Your objective: The reply should reproduce every line of the data below word for word, minus any images.

Stored data entries:
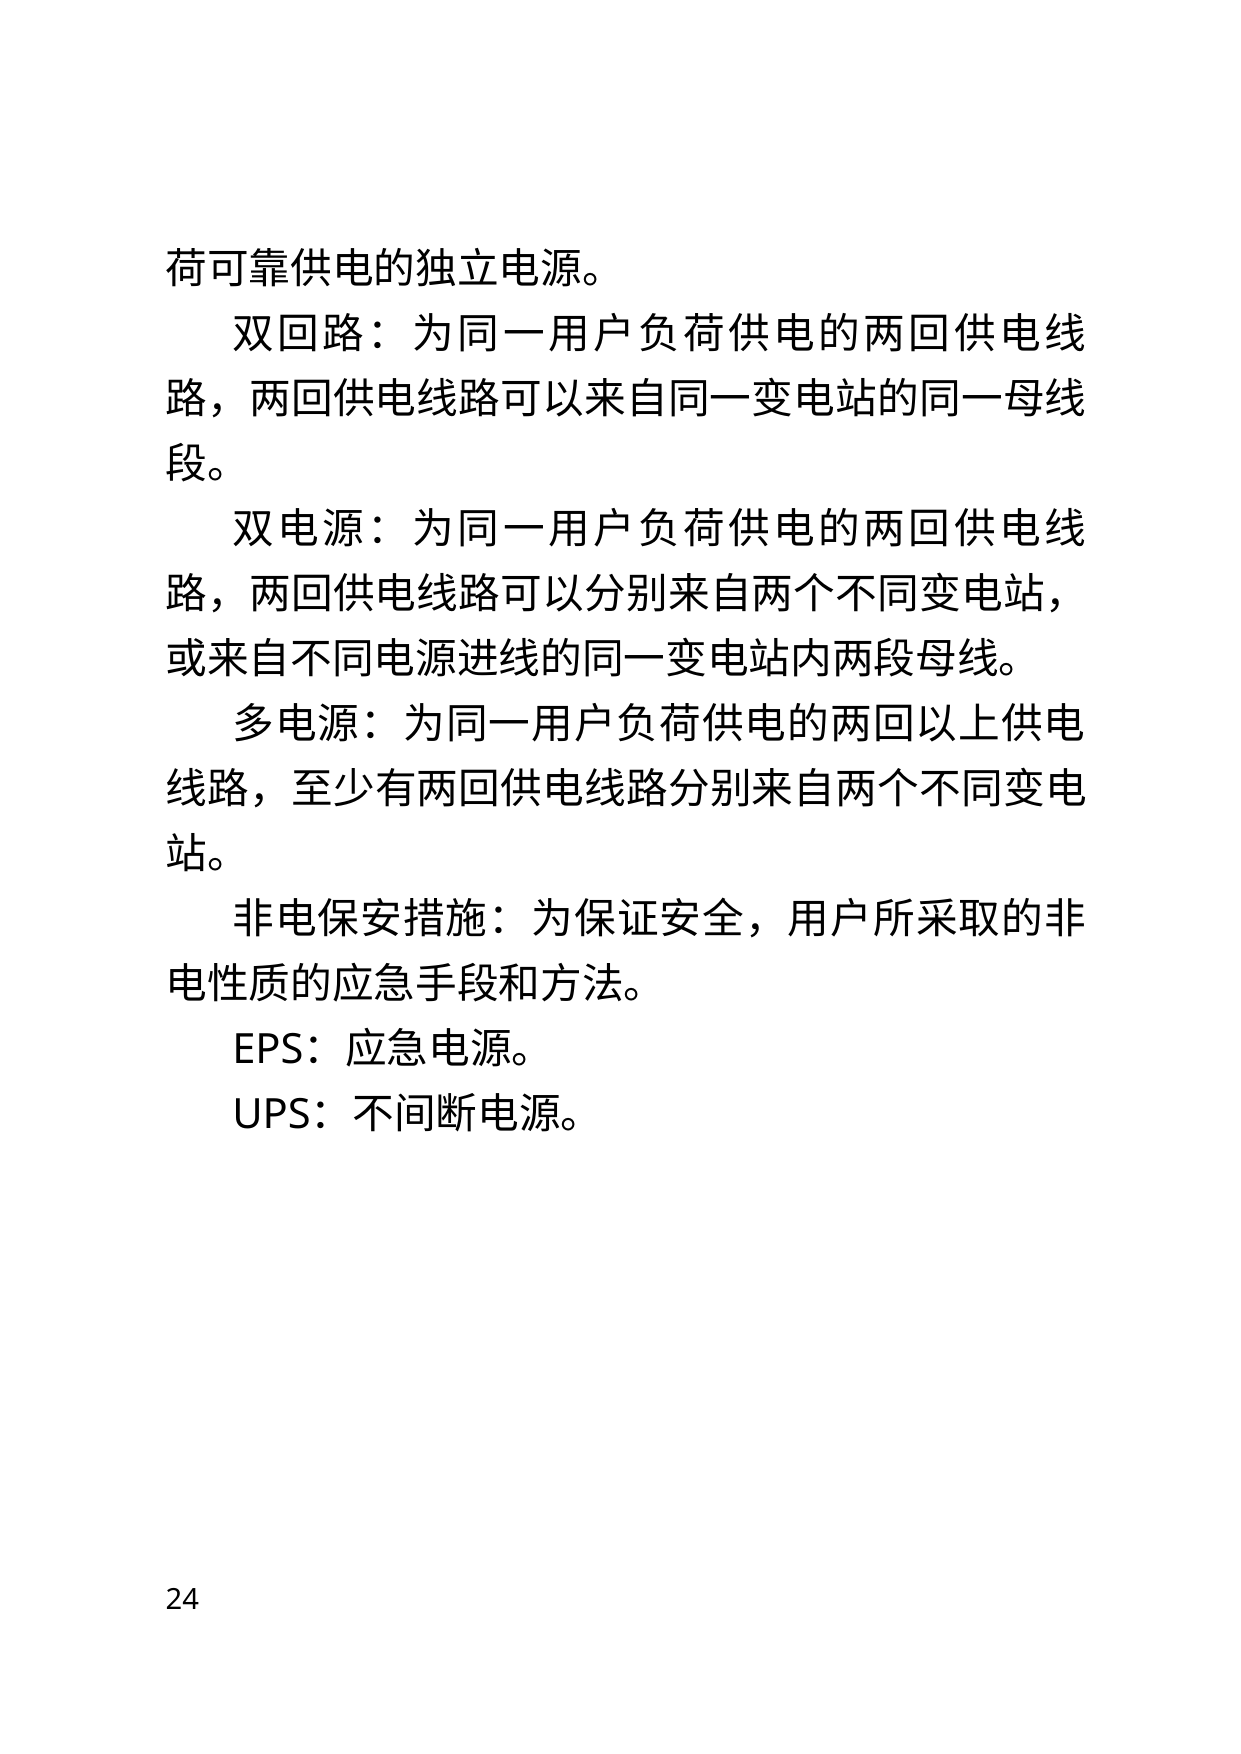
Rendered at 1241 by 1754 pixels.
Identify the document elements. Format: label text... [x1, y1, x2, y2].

text 双回路：为同一用户负荷供电的两回供电线路，两回供电线路可以来自同一变电站的同一母线段。 [209, 298, 1087, 493]
text 非电保安措施：为保证安全，用户所采取的非电性质的应急手段和方法。 [209, 883, 1087, 1013]
text UPS：不间断电源。 [165, 1078, 1087, 1143]
text 双电源：为同一用户负荷供电的两回供电线路，两回供电线路可以分别来自两个不同变电站，或来自不同电源进线的同一变电站内两段母线。 [209, 493, 1087, 688]
text 多电源：为同一用户负荷供电的两回以上供电线路，至少有两回供电线路分别来自两个不同变电站。 [209, 688, 1087, 883]
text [209, 233, 1087, 298]
text EPS：应急电源。 [209, 1013, 1087, 1078]
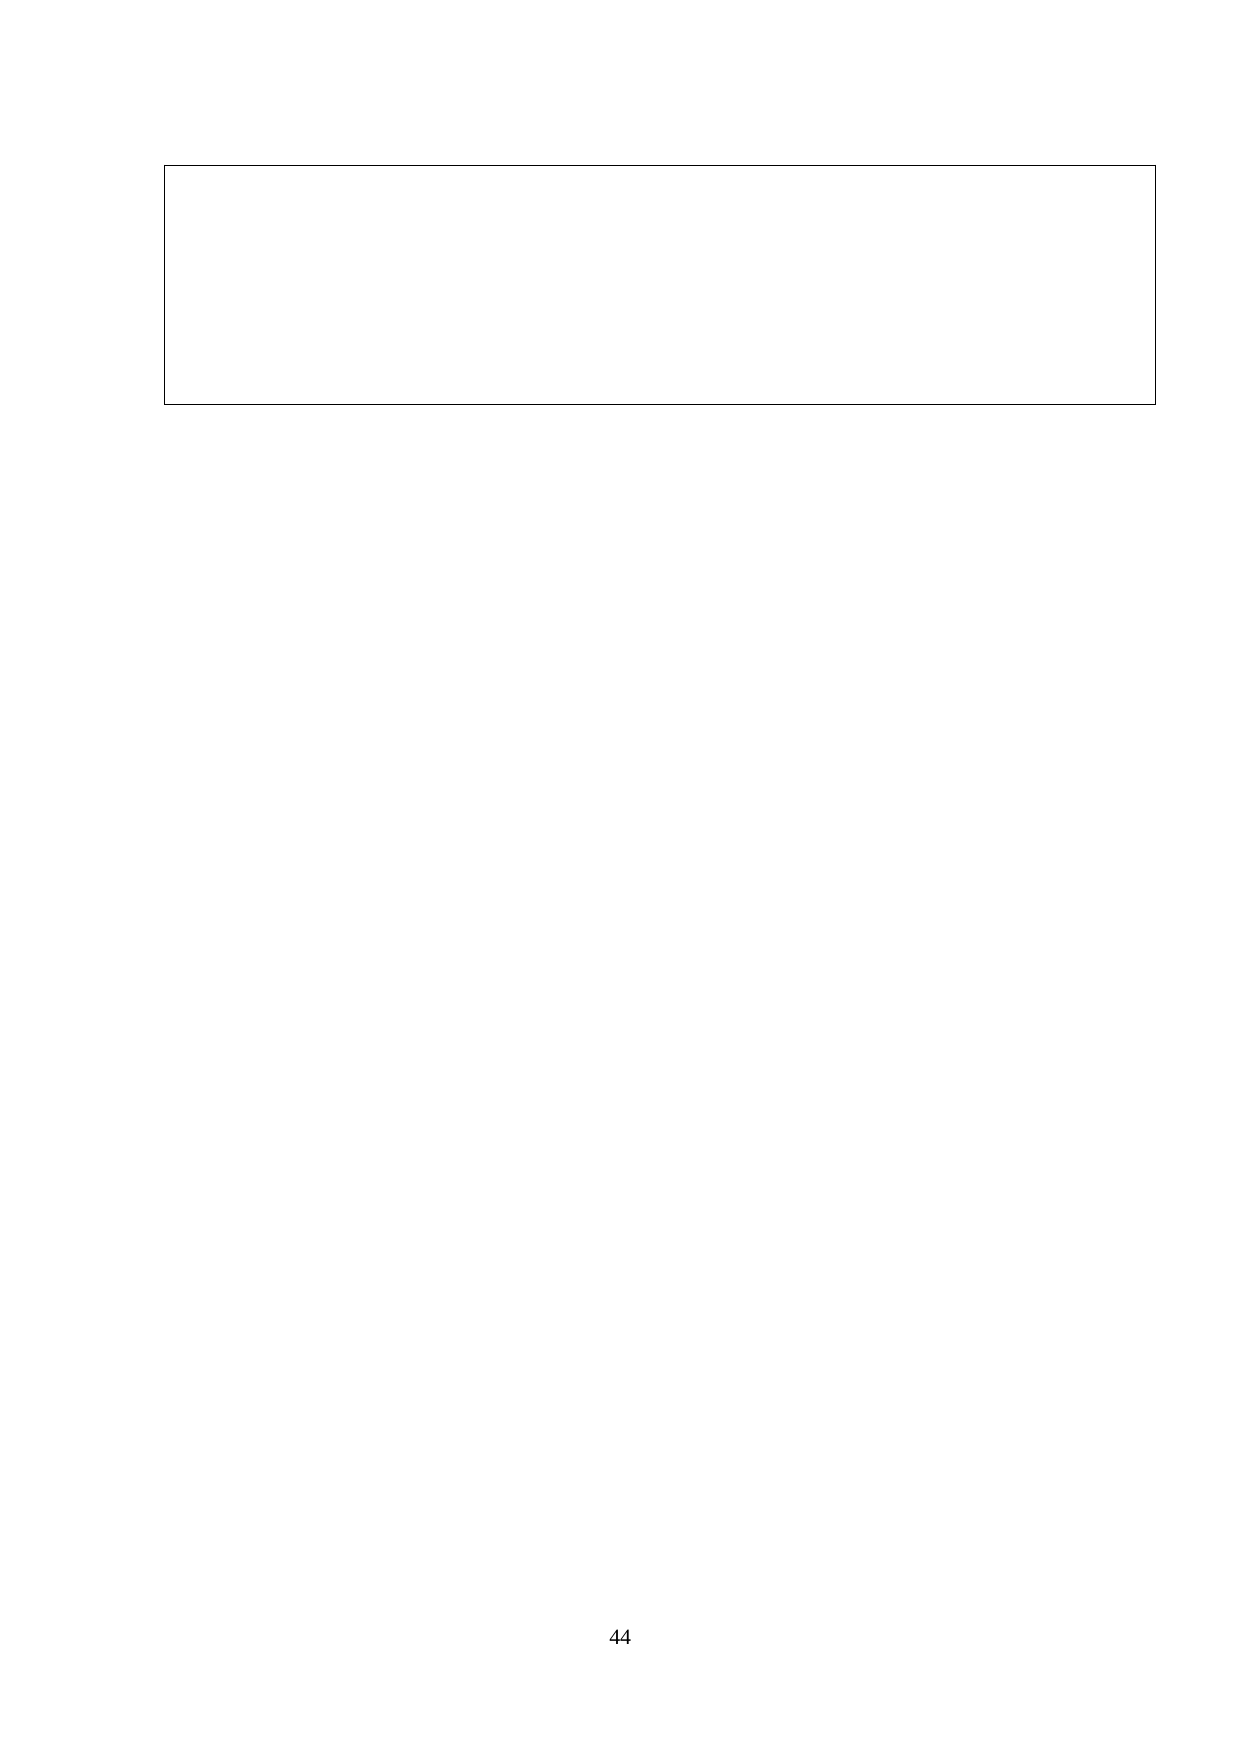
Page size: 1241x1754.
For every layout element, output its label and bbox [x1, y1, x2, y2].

Output for this exercise:
Rendered at 1241 by 1754 pixels.
Identify the document elements. Format: label text... [x1, y1, x2, y2].

text 双回路：为同一用户负荷供电的两回供电线路，两回供电线路可以来自同一变电站的同一母线段。 [209, 298, 1087, 493]
text 非电保安措施：为保证安全，用户所采取的非电性质的应急手段和方法。 [209, 883, 1087, 1013]
text UPS：不间断电源。 [165, 1078, 1087, 1143]
text 双电源：为同一用户负荷供电的两回供电线路，两回供电线路可以分别来自两个不同变电站，或来自不同电源进线的同一变电站内两段母线。 [209, 493, 1087, 688]
text 多电源：为同一用户负荷供电的两回以上供电线路，至少有两回供电线路分别来自两个不同变电站。 [209, 688, 1087, 883]
text [209, 233, 1087, 298]
text EPS：应急电源。 [209, 1013, 1087, 1078]
Page size: 1241x1754.
For every layout element, output its label and bbox [x1, y1, x2, y2].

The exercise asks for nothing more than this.